3.5.2. Indien functies in de nieuwe organisatie ongewijzigd en in een gelijk aantal in het betrokken deskundigheidsgebied voorkwamen, zijn de functionarissen die deze functies in de oude organisatie bekleedden ingevolge artikel 7.3 van hoofdstuk 8 van het Sociaal Plan door middel van zogenoemde 1 op 1-plaatsingen ook in die functie benoemd. De Raad acht het onder die voorwaarden direct plaatsen van functievolgers - een uitgangspunt dat bij vele reorganisaties wordt gehanteerd - niet in strijd met de toepasselijke CAO-bepalingen. Indien de functie ongewijzigd en in gelijk aantal terug komt in het desbetreffende deskundigheidsgebied, behoort degene die deze functie bekleedt niet tot de met ontslag bedreigde medewerkers in de zin van bijlage VI bij de CAO in verbinding met het Sociaal Statuut en is de ontslagvolgorde van artikel S-A-2 van de CAO in dat kader dan ook niet aan de orde.

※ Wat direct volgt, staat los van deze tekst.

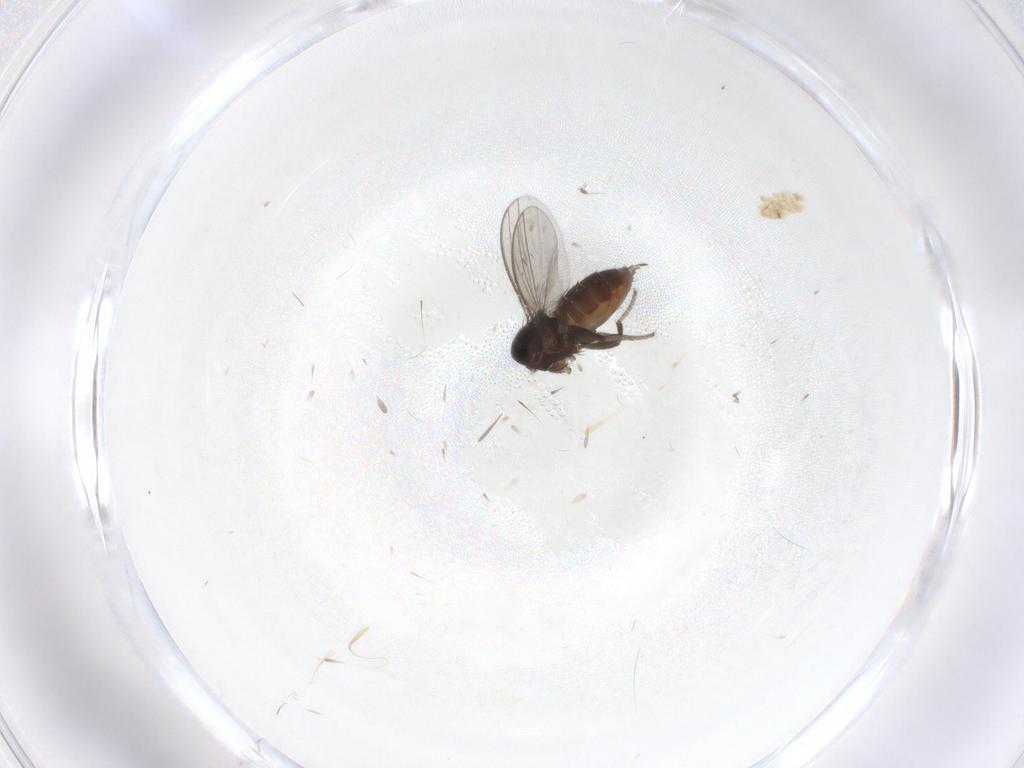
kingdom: Animalia
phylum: Arthropoda
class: Insecta
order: Diptera
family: Milichiidae
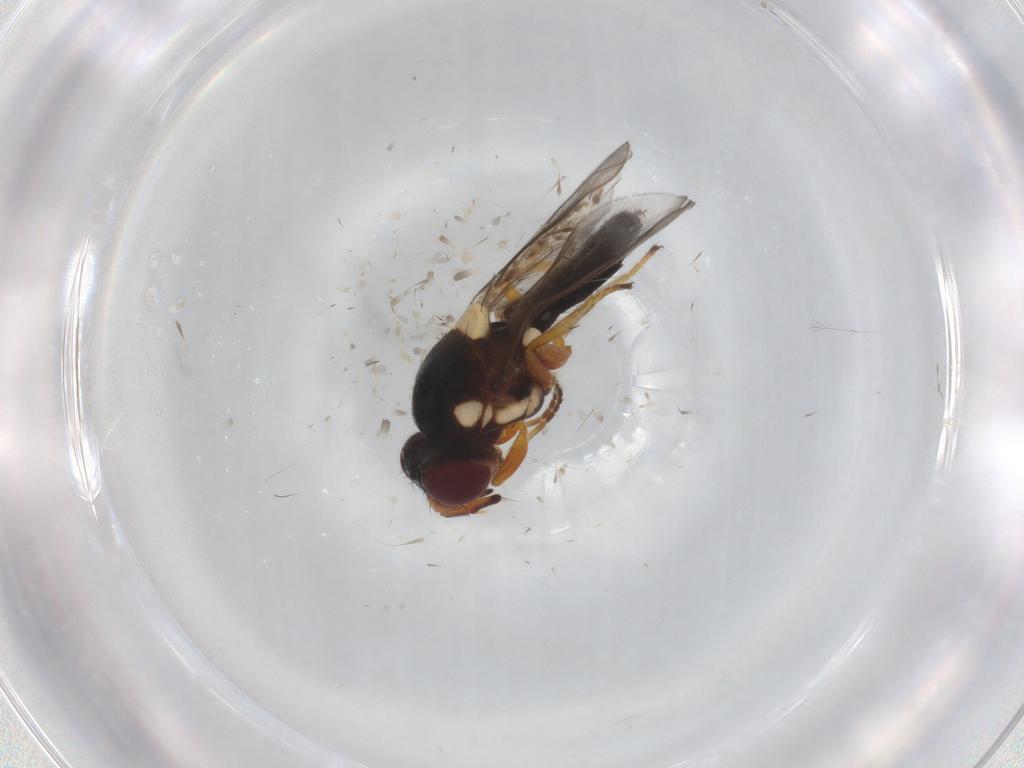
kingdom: Animalia
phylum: Arthropoda
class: Insecta
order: Diptera
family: Chloropidae
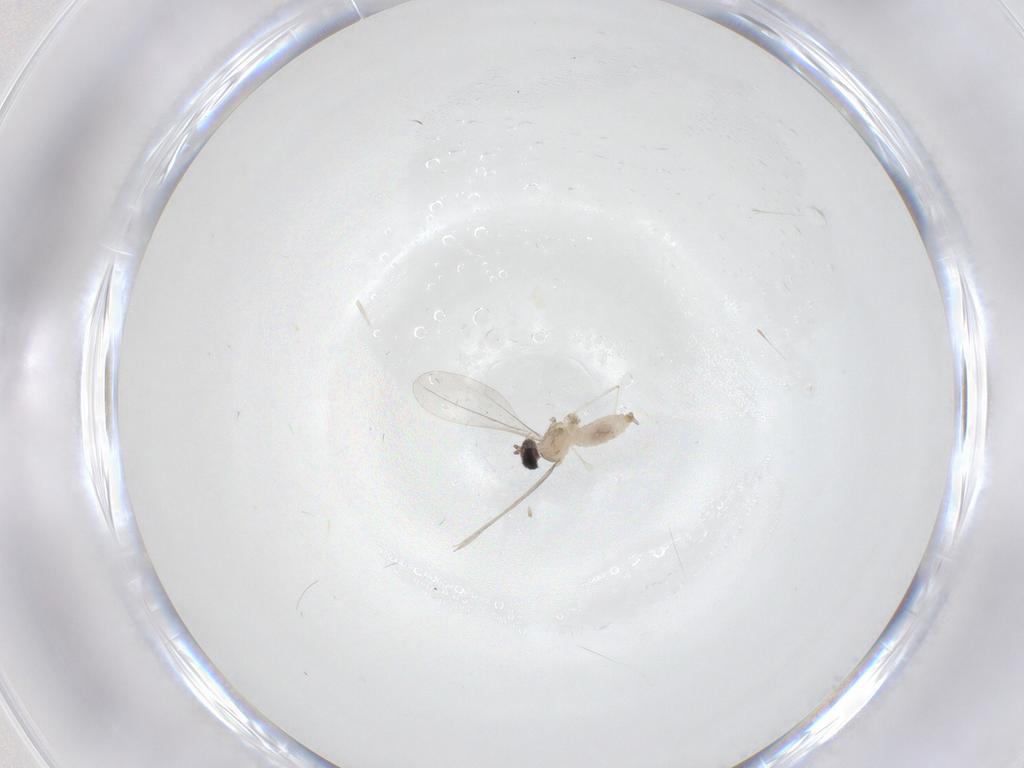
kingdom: Animalia
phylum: Arthropoda
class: Insecta
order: Diptera
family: Cecidomyiidae
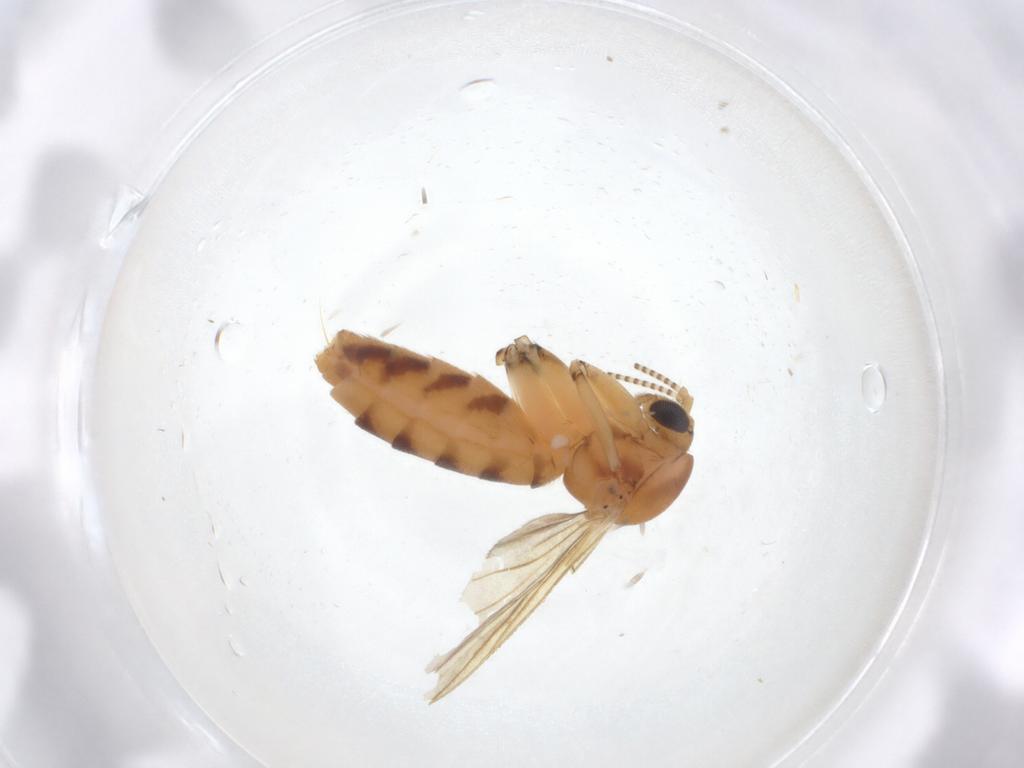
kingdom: Animalia
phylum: Arthropoda
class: Insecta
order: Diptera
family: Mycetophilidae
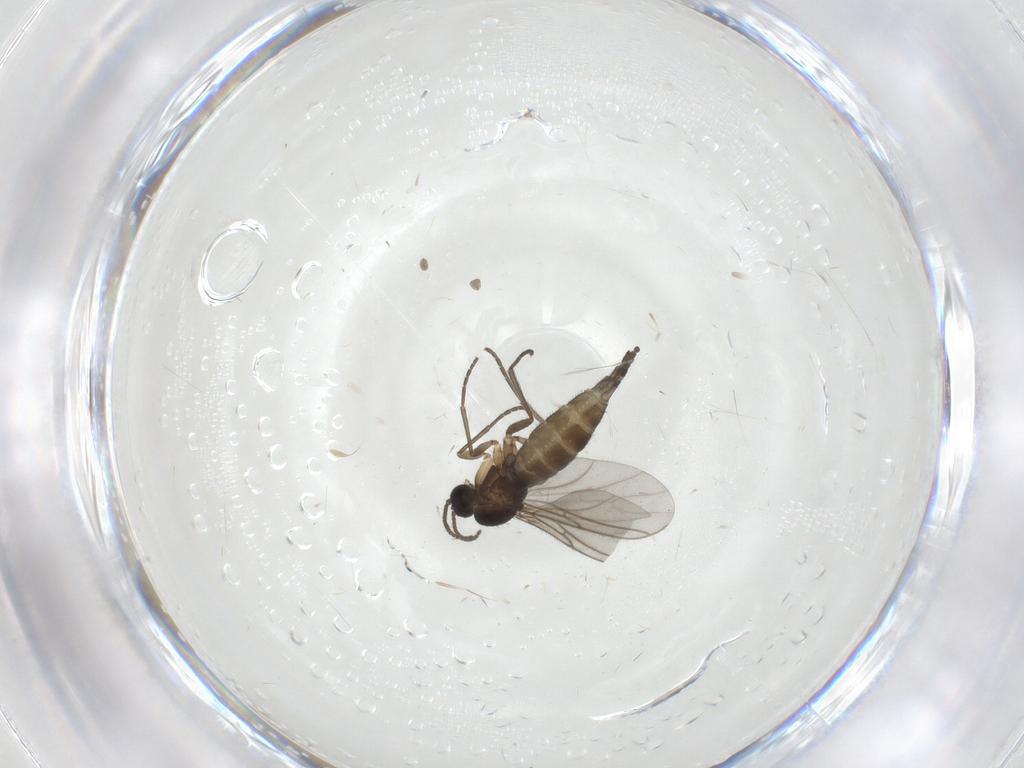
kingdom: Animalia
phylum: Arthropoda
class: Insecta
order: Diptera
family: Sciaridae
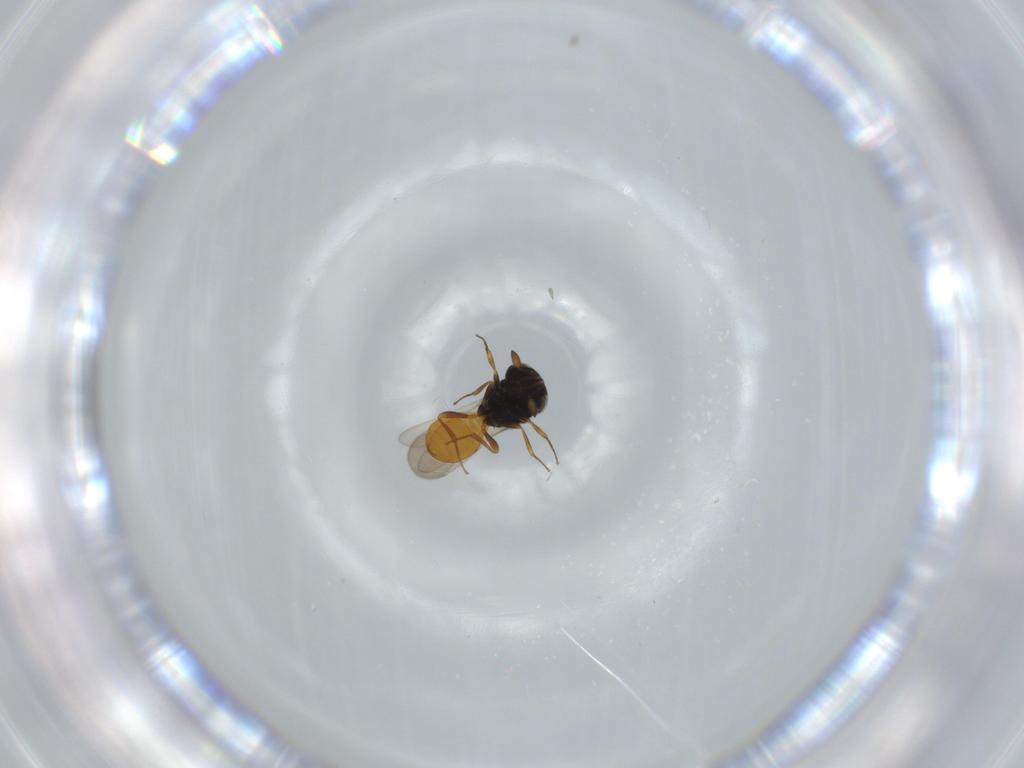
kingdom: Animalia
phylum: Arthropoda
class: Insecta
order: Hymenoptera
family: Scelionidae
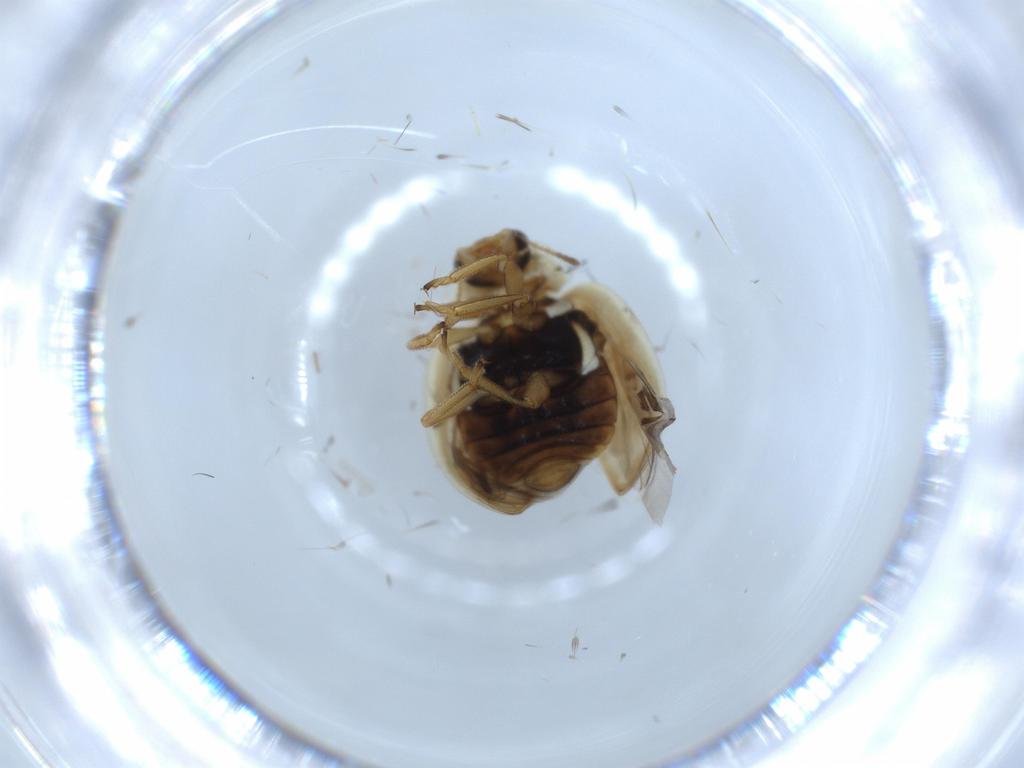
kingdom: Animalia
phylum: Arthropoda
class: Insecta
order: Coleoptera
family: Coccinellidae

3.6.1. De Raad acht echter de wijze waarop gedaagde bij de onderhavige reorganisatie invulling heeft gegeven aan deze 1 op 1-plaatsingen bij het (nieuwe) deskundigheidsgebied Landschapskunde, Landinrichting en Recreatie onjuist en in strijd met artikel 7.3 van het Sociaal Plan. De functie van hogeschooldocent Landschapskunde en Landinrichting (schaal 12), zoals beschreven in het functieboek 2000, komt niet ongewijzigd voor in het deskundigheidsgebied Landschapskunde, Landinrichting en Recreatie in het formatieplan 2005. Er zijn twee hogeschooldocenten 1 op 1 geplaatst in de functie van hogeschooldocent Land- en Watermanagement (functienummer 9.08, schaal 12) en de functie van docent Ruimtelijke Ordening en Interactieve Planvorming (functienummer 9.02, schaal 11). Nu de functie van docent zowel in de oude als de nieuwe organisatie niet gelijkgesteld kan worden met die van hogeschooldocent, gezien het verschil in niveau en verantwoordelijkheid, is de 1 op 1-plaatsing van een hogeschooldocent in een docentfunctie naar het oordeel van de Raad onjuist. Appellant heeft voorts grieven aangevoerd tegen de 1 op 1-plaatsing van een docent in tijdelijke dienst in de functie van docent landschapskunde (functienummer 9.09, schaal 11). Appellant heeft aangevoerd dat die functie taken omvat die voorheen door hem werden uitgevoerd en dat hij eerder in aanmerking kwam voor deze functie dan een docent in tijdelijke dienst. Op deze grieven is van de zijde van gedaagde niet toereikend gereageerd.
3.6.2. De Raad overweegt hierbij nog dat voorzover gedaagde heeft bedoeld te stellen dat het tweede lid van artikel S-A-2 van de CAO ruimte biedt om in het onderhavige geval de van de voorgeschreven plaatsingsprocedure af te wijken, hij gedaagde daarin niet kan volgen. Allereerst beperkt dat artikel zich tot de ontslagvolgorde en bovendien is deze mogelijkheid bedoeld voor bijzondere gevallen en dan nog hoofdzakelijk voor de te plaatsen werknemer in positieve zin. Hiervan is in dit geval geen sprake.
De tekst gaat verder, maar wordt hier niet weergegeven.